Power is the actual work being done, measured in watts. This is what matters when you’re plugging in your hair dryer or hand mixer. Power is calculated as P = V × I. So a 120-volt hair dryer drawing 20 amperes is using 2,400 watts of power. You’ll also see power expressed as P = I² × R, which is important for understanding heat, something we’ll get to in a moment.

Resistance is the opposition to electrical flow, measured in ohms. Think of it like friction. When water flows through a pipe, a rougher pipe or smaller diameter makes the water work harder to get through. Electricity works the same way. Copper is a good conductor, it has low resistance, but it’s not zero. The resistance of your wire depends on two things: how thick it is (thicker = lower resistance) and how long it is (longer = higher resistance). A 14-gauge wire running 100 feet has more resistance than the same wire running 10 feet. This matters because resistance in a wire creates heat, and that’s what we need to understand next. In residential wiring a 14-gauge wire is rated for 15 amperes maximum, while 12-gauge wire is rated for 20 amperes. That’s the actual constraint. The breaker size must match the wire gauge, or you create a fire hazard.

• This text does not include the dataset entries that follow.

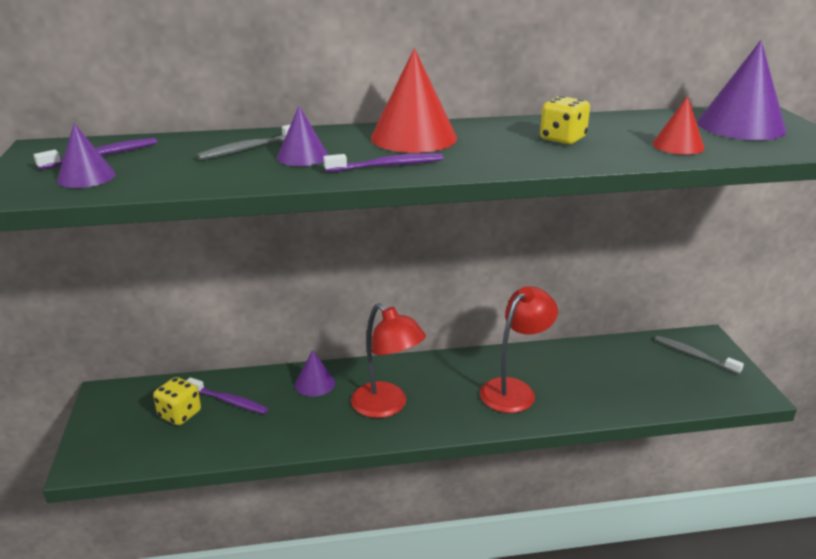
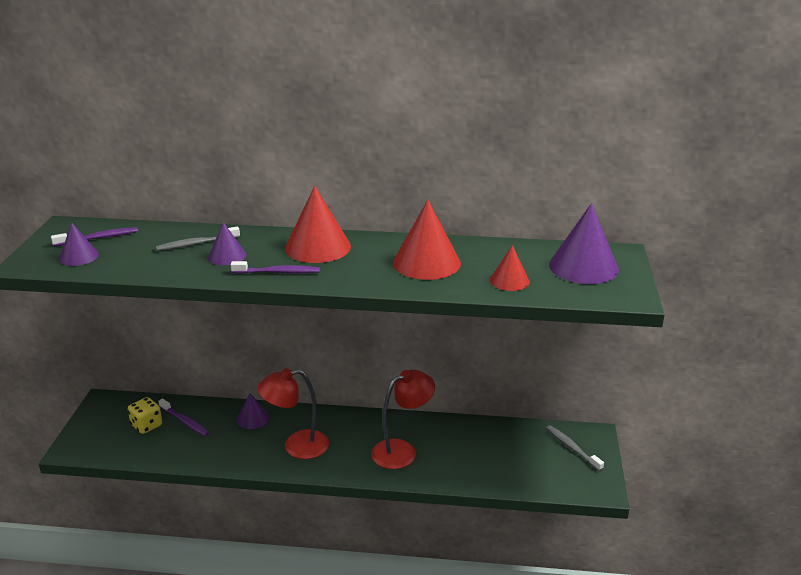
camera: 15 degrees right, 0 degrees up
(387, 406) = (296, 446): red lamp -> red lamp turned 105 degrees clockwise
(562, 139) = (426, 263): yellow dice -> red cone

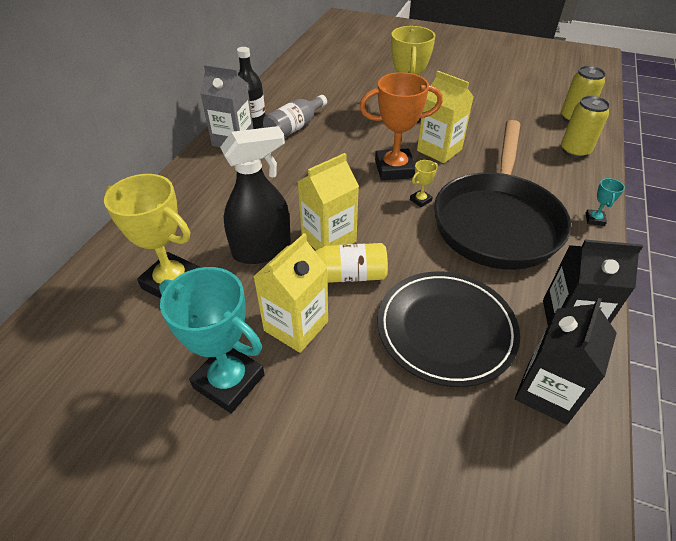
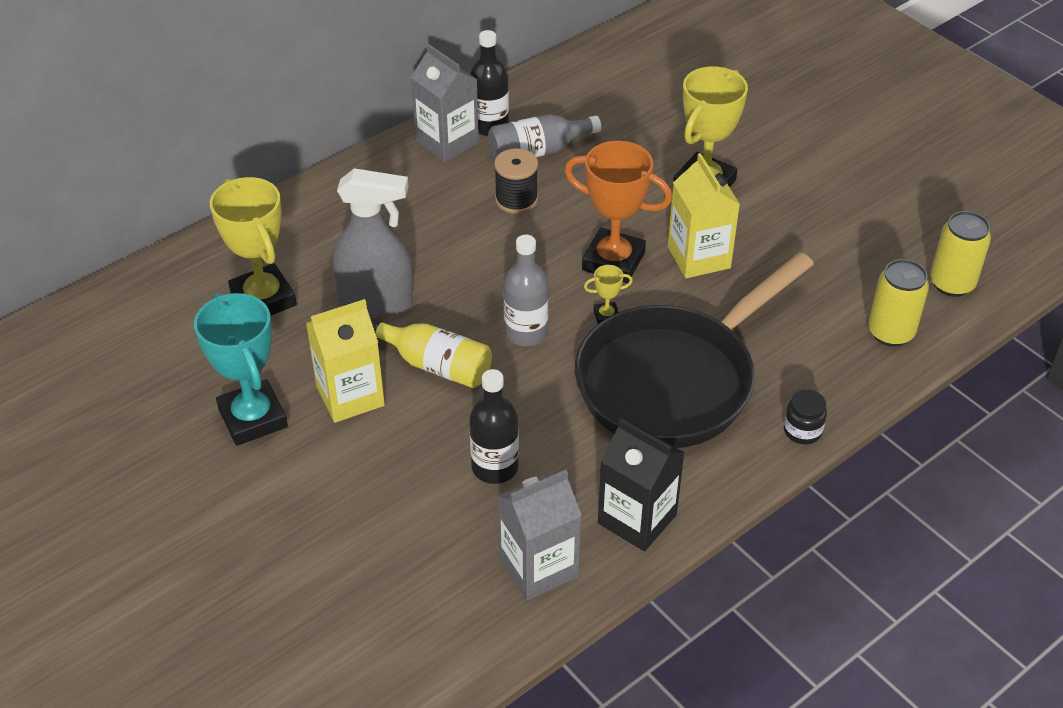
camera: 30 degrees right, 0 degrees up
(262, 250) = (376, 301): black spray bottle -> grey spray bottle
(304, 156) = (516, 199): none -> black spool
(328, 239) = (457, 319): yellow carton -> none
(381, 229) = (526, 333): none -> grey bottle
(446, 329) = (495, 467): black plate -> black bottle
(547, 392) = (538, 567): black carton -> grey carton
(594, 219) = (802, 431): turquoise trophy -> black jar

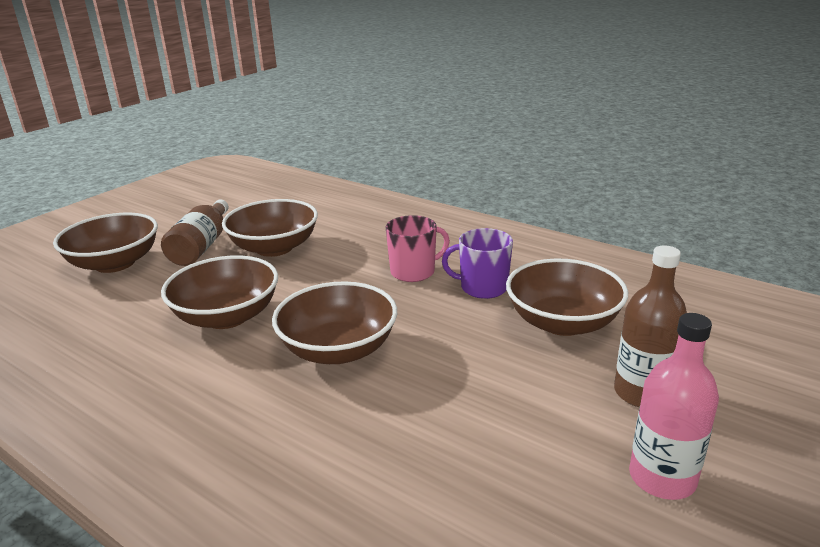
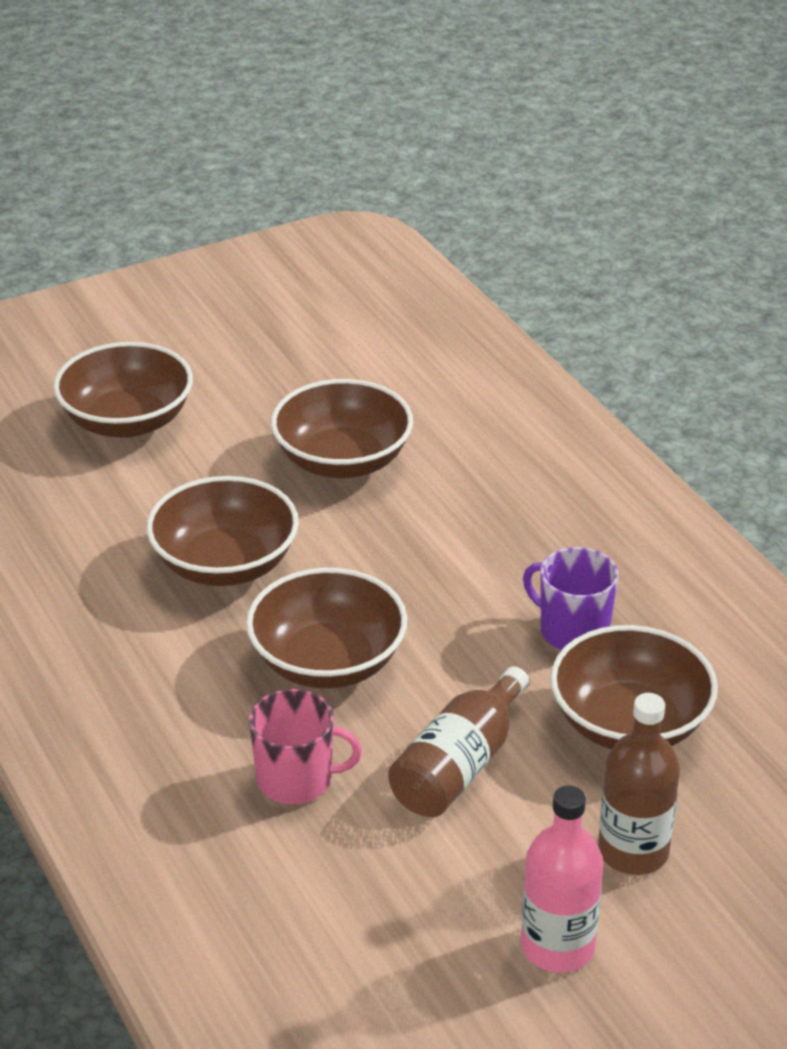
camera: 25 degrees right, 10 degrees up
(201, 246) = (248, 424): brown bottle -> brown bottle (459, 766)
(413, 272) = (501, 571): pink mug -> pink mug (296, 779)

V = I × R (Ohm’s Law: Voltage = Current × Resistance)

American Wire Gauge Chart

Bring on the hair dryer

Now let’s see how this explains why your breaker tripped, and why you absolutely can’t just buy a bigger one. If you went to one of the home improvement stores to buy a new breaker it would certainly keep that breaker from “tripping”, and thus you’d have no interruption to your crock pot, hair dryer, and hand mixer all on the same circuit. Maybe its better to say, the breaker would not stop you, I do think that there is a real chance the fire you cause in the walls might interrupt you, or what is just as likely you get your hair done, mashed potatoes loaded up in the car, and when the family is driving back to the house from grandma’s you’d notice the fire trucks seeing that the fire might have taken a while to actually start and spread enough to notice before you got out the door.

Critical: The breaker protects the wire not the appliance

Here’s the critical part: the heat generated in the wire isn’t linearly proportional to current, it’s proportional to the square of the current. This is where the danger lives. It goes from 12² × R (144 × R) to 20² × R (400 × R). That’s nearly triple the heat in the same wire. And the wire’s resistance doesn’t change, only the current does. That’s nearly three times more heat for just a 67% increase in current. Your wire wasn’t designed for that. Think about the space heater with a coil of wire that gets red hot, or the old style car cigarette lighters that when you pushed them into the socket glowed red to start a fire. That is what you’re in essence doing inside your wall or attic if you increase the breaker without increasing the wire size.

Here’s what you can do (in order of how much work they are):

  1. Map out all the outlets to which breaker they are on. Mark the breaker size, location in the panel (or better yet label all). Turn one breaker off at a time and see which outlets don’t work anymore. Then see if there’s a kitchen or bathroom plug that isn’t on that shared circuit.
  2. Complete the mapping from step 1. Move to another bathroom, or bedroom for the hair dryer. Since that is the heaviest load most likely you can move it. Alternatively, maybe just moving the crock-pot to the dining room or similar would work.
  3. Adjust timings for the future. Make the potatoes before or after the bathroom getting readiness is in full swing.
  4. Run a new circuit to the bedroom or kitchen to those plugs. This requires a new breaker (still sized for the wire you’re running), enough wire to run to the wall drops, and some elbow grease. Shut off the main power to the house, fish a wire up from the panel to the attic, run it and terminate either at the wall drops (junction boxes may be required, or straight down the wall to the plugs).
  5. Decide that after my droning on here you’d rather just call an electrician. ;)

Remember that breakers protect wires not appliances. The breaker box knows nothing about what you connected to it. It simply there to let you know when you’re asking too much of the wire in the wall to safely deliver.